| Activity |
In the film review below, how many people are Dallaire and the remnant of his force estimated to have saved?

───── Page excerpt ─────

Sunday, September 30, 2007

Shake Hands with the Devil in Theatres

I have to recommend a new film I saw yesterday, "Shake Hands with the Devil". This is an outstanding Canadian film that tells the story of the Rwandan genocide from the point of view of an outstanding Canadian, Lt-General Roméo Dallaire. General Dallaire was in command of a United Nations peacekeeping force in Rwanda, assigned there in 1993 to oversee ceasefire negotiations between the armies of the then-Hutu government and Tutsi exiles. Extremist factions launched the country into chaos and initiated a systematic massacre of civilians in 1994. Abandoned by the UN bureaucracy and helpless to prevent the ensuing genocide that claimed some 1,000,000 civilian lives, Dallaire and a tiny remnant of his original force nonetheless remained in the country to save an estimated 32,000 people. To say he deserves a Nobel peace prize somehow seems a gross understatement. Perhaps we should leave that to Al Gore and global warming for now.

The cast and crew do an excellent job putting Dallaire's story [based on his written account, "Shake Hands With the Devil: The Failure of Humanity in Rwanda"] on screen, with stand-out performances from French-Canadian Roy Dupuis (as Dallaire) and Rwandan actress/writer Odile Katesi Gakire (as Prime Minister Agathe Uwilingiyimana). All scenes were shot in Rwanda on the locations where the actual events took place, providing a haunting sense of reality.

The film offers unique insight into perhaps one of the most terrible events of recent history, but it is not light fare; expect to be moved by heroism as you are simultaneously beaten over the head with human ineptitude and cruelty. Certainly it is the type of film that might cause some to question whether it is really necessary for Western movie-goers to put themselves through such a version (albeit an attenuated one) of the suffering of others. Perhaps it is indeed worthwhile if sharing the burdens of history might somehow offer humanity a degree of vaccination against larger tragedy in the future.

Odile Katesi Gakire suggests that the sharing of these stories also has a subtle, but deeper significance, one that even the pessimist who believes human tragedy unavoidable would not deny:

"It is important to speak of what happened. There are so many histories which we (Rwandans) debate. There are no history classes in school, so it is important to have many points of view so that in the end we can find one common story. We all have a personal history and perhaps in the end we can come out with a national history."

"Shake Hands with The Devil" opened at the 2007 Toronto International Film Festival, and is now playing at the ByTowne Cinema here in Ottawa.


Bayman said...

A Guardian article gives a comprehensive overview of the tragic history of colonial meddling in Rwanda that led to the 1994 tragedy. Basically the Belgian government's last move before giving up political control of Rwanda/Burundi in 1962 was to incite 30 years of ethic civil war, a disaster that culminated in the 1994 genocide. Finally the country's balance of power has returned more or less to the way it was before European conquest, although undoubtedly the wounds of this disgustingly unnecessary war will not heal overnight. Hopefully the Western world will finally learn that the only people who should govern a country are the people who have to live in it, and that although enforcing "taxation without representation" might lead to different results in different places, it's always a very bad idea.

───── Source data ─────

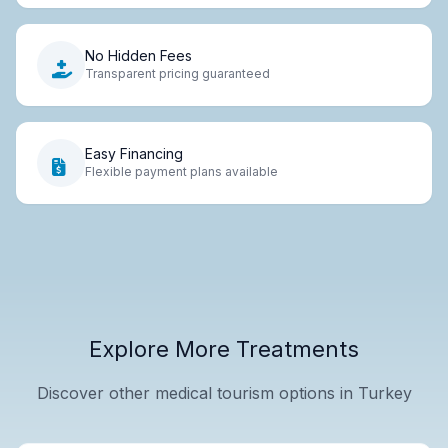
No Hidden Fees
Transparent pricing guaranteed
Easy Financing
Flexible payment plans available
Explore More Treatments
Discover other medical tourism options in Turkey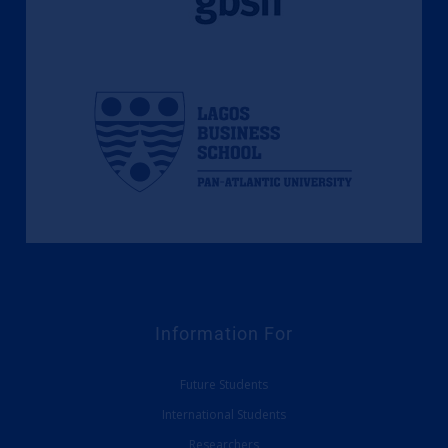
Information For
Future Students
International Students
Researchers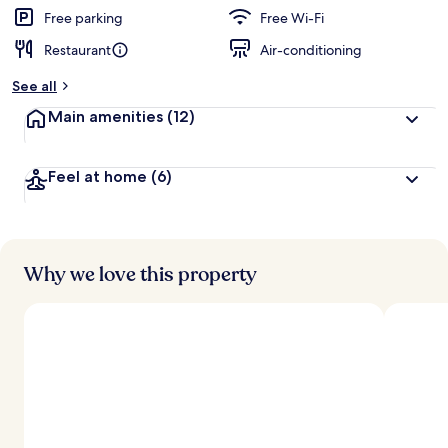
Free parking
Free Wi-Fi
Restaurant
Air-conditioning
See all
Main amenities
(12)
Feel at home
(6)
Why we love this property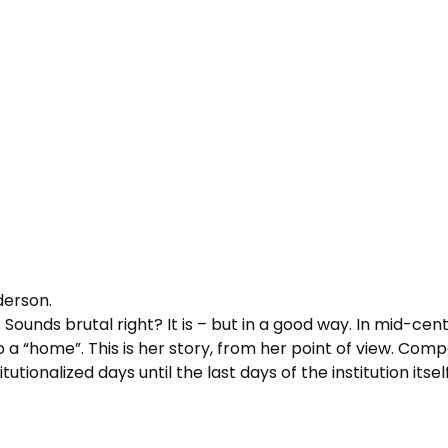
derson.
. Sounds brutal right? It is – but in a good way. In mid-cen
 a “home”. This is her story, from her point of view. Comp
tutionalized days until the last days of the institution itself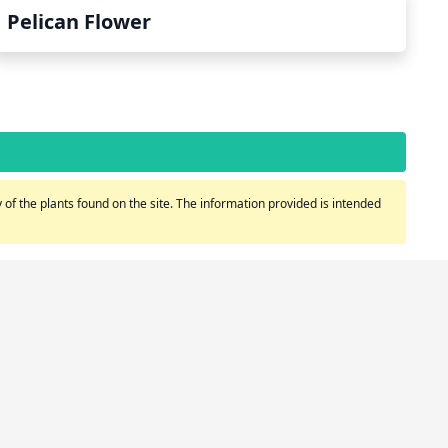
Pelican Flower
of the plants found on the site. The information provided is intended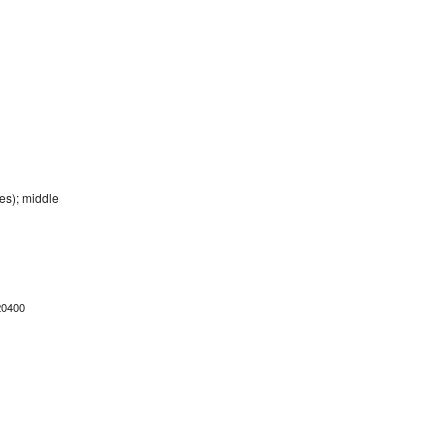
es); middle
20400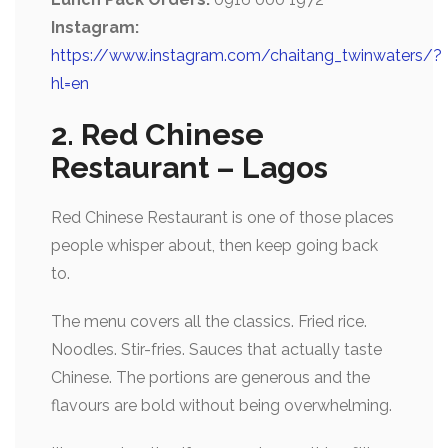
Instagram:
https://www.instagram.com/chaitang_twinwaters/?
hl=en
2. Red Chinese
Restaurant – Lagos
Red Chinese Restaurant is one of those places
people whisper about, then keep going back
to.
The menu covers all the classics. Fried rice.
Noodles. Stir-fries. Sauces that actually taste
Chinese. The portions are generous and the
flavours are bold without being overwhelming.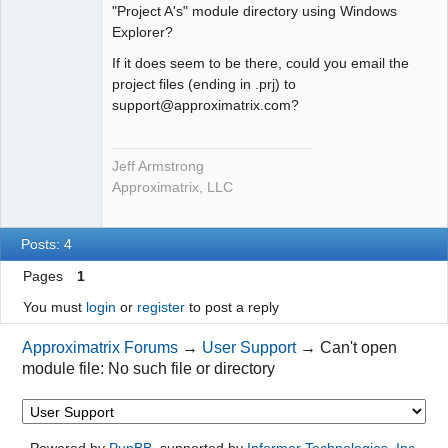
"Project A's" module directory using Windows
Explorer?
If it does seem to be there, could you email the
project files (ending in .prj) to
support@approximatrix.com?
Jeff Armstrong
Approximatrix, LLC
Posts: 4
Pages
1
You must
login
or
register
to post a reply
Approximatrix Forums
→
User Support
→
Can't open
module file: No such file or directory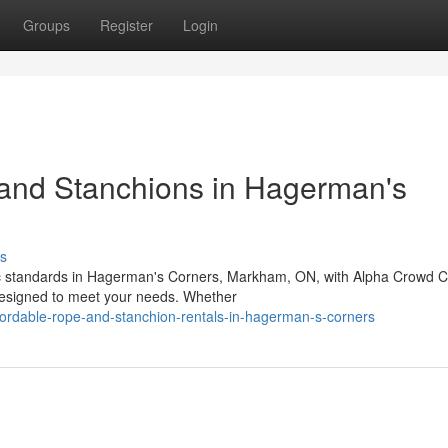
Groups
Register
Login
 and Stanchions in Hagerman's
s
c standards in Hagerman's Corners, Markham, ON, with Alpha Crowd Co
designed to meet your needs. Whether
fordable-rope-and-stanchion-rentals-in-hagerman-s-corners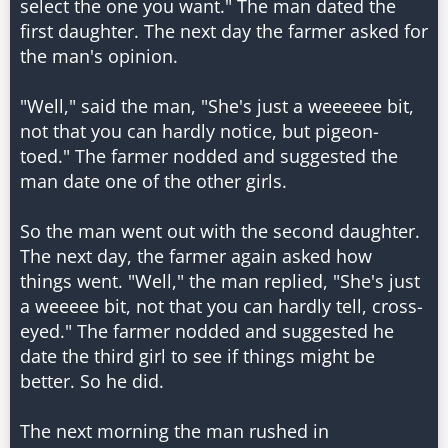
select the one you want." The man dated the
first daughter. The next day the farmer asked for
the man's opinion.
"Well," said the man, "She's just a weeeeee bit,
not that you can hardly notice, but pigeon-
toed." The farmer nodded and suggested the
man date one of the other girls.
So the man went out with the second daughter.
The next day, the farmer again asked how
things went. "Well," the man replied, "She's just
a weeeee bit, not that you can hardly tell, cross-
eyed." The farmer nodded and suggested he
date the third girl to see if things might be
better. So he did.
The next morning the man rushed in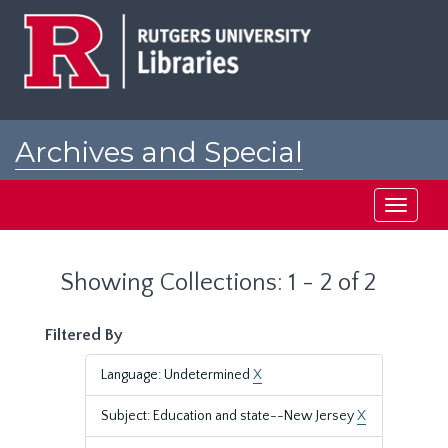
Skip
Skip
to
to
main
search
content
results
Archives and Special
Collections at Rutgers
Toggle
navigati
Showing Collections: 1 - 2 of 2
Filtered By
Language: Undetermined
X
Subject: Education and state--New Jersey
X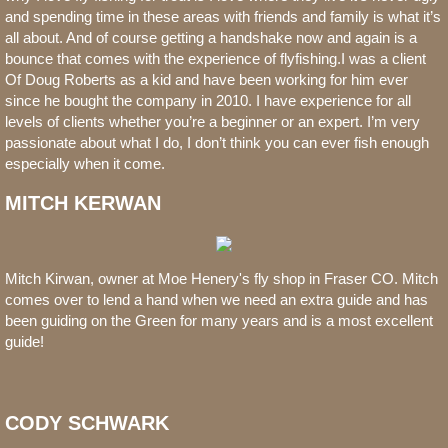
and spending time in these areas with friends and family is what it’s
all about. And of course getting a handshake now and again is a
bounce that comes with the experience of flyfishing.I was a client
Of Doug Roberts as a kid and have been working for him ever
since he bought the company in 2010. I have experience for all
levels of clients whether you’re a beginner or an expert. I’m very
passionate about what I do, I don’t think you can ever fish enough
especially when it come.
MITCH KERWAN
Mitch Kirwan, owner at Moe Henery's fly shop in Fraser CO. Mitch
comes over to lend a hand when we need an extra guide and has
been guiding on the Green for many years and is a most excellent
guide!
CODY SCHWARK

─────

| Task response |
An estimated 32,000 people.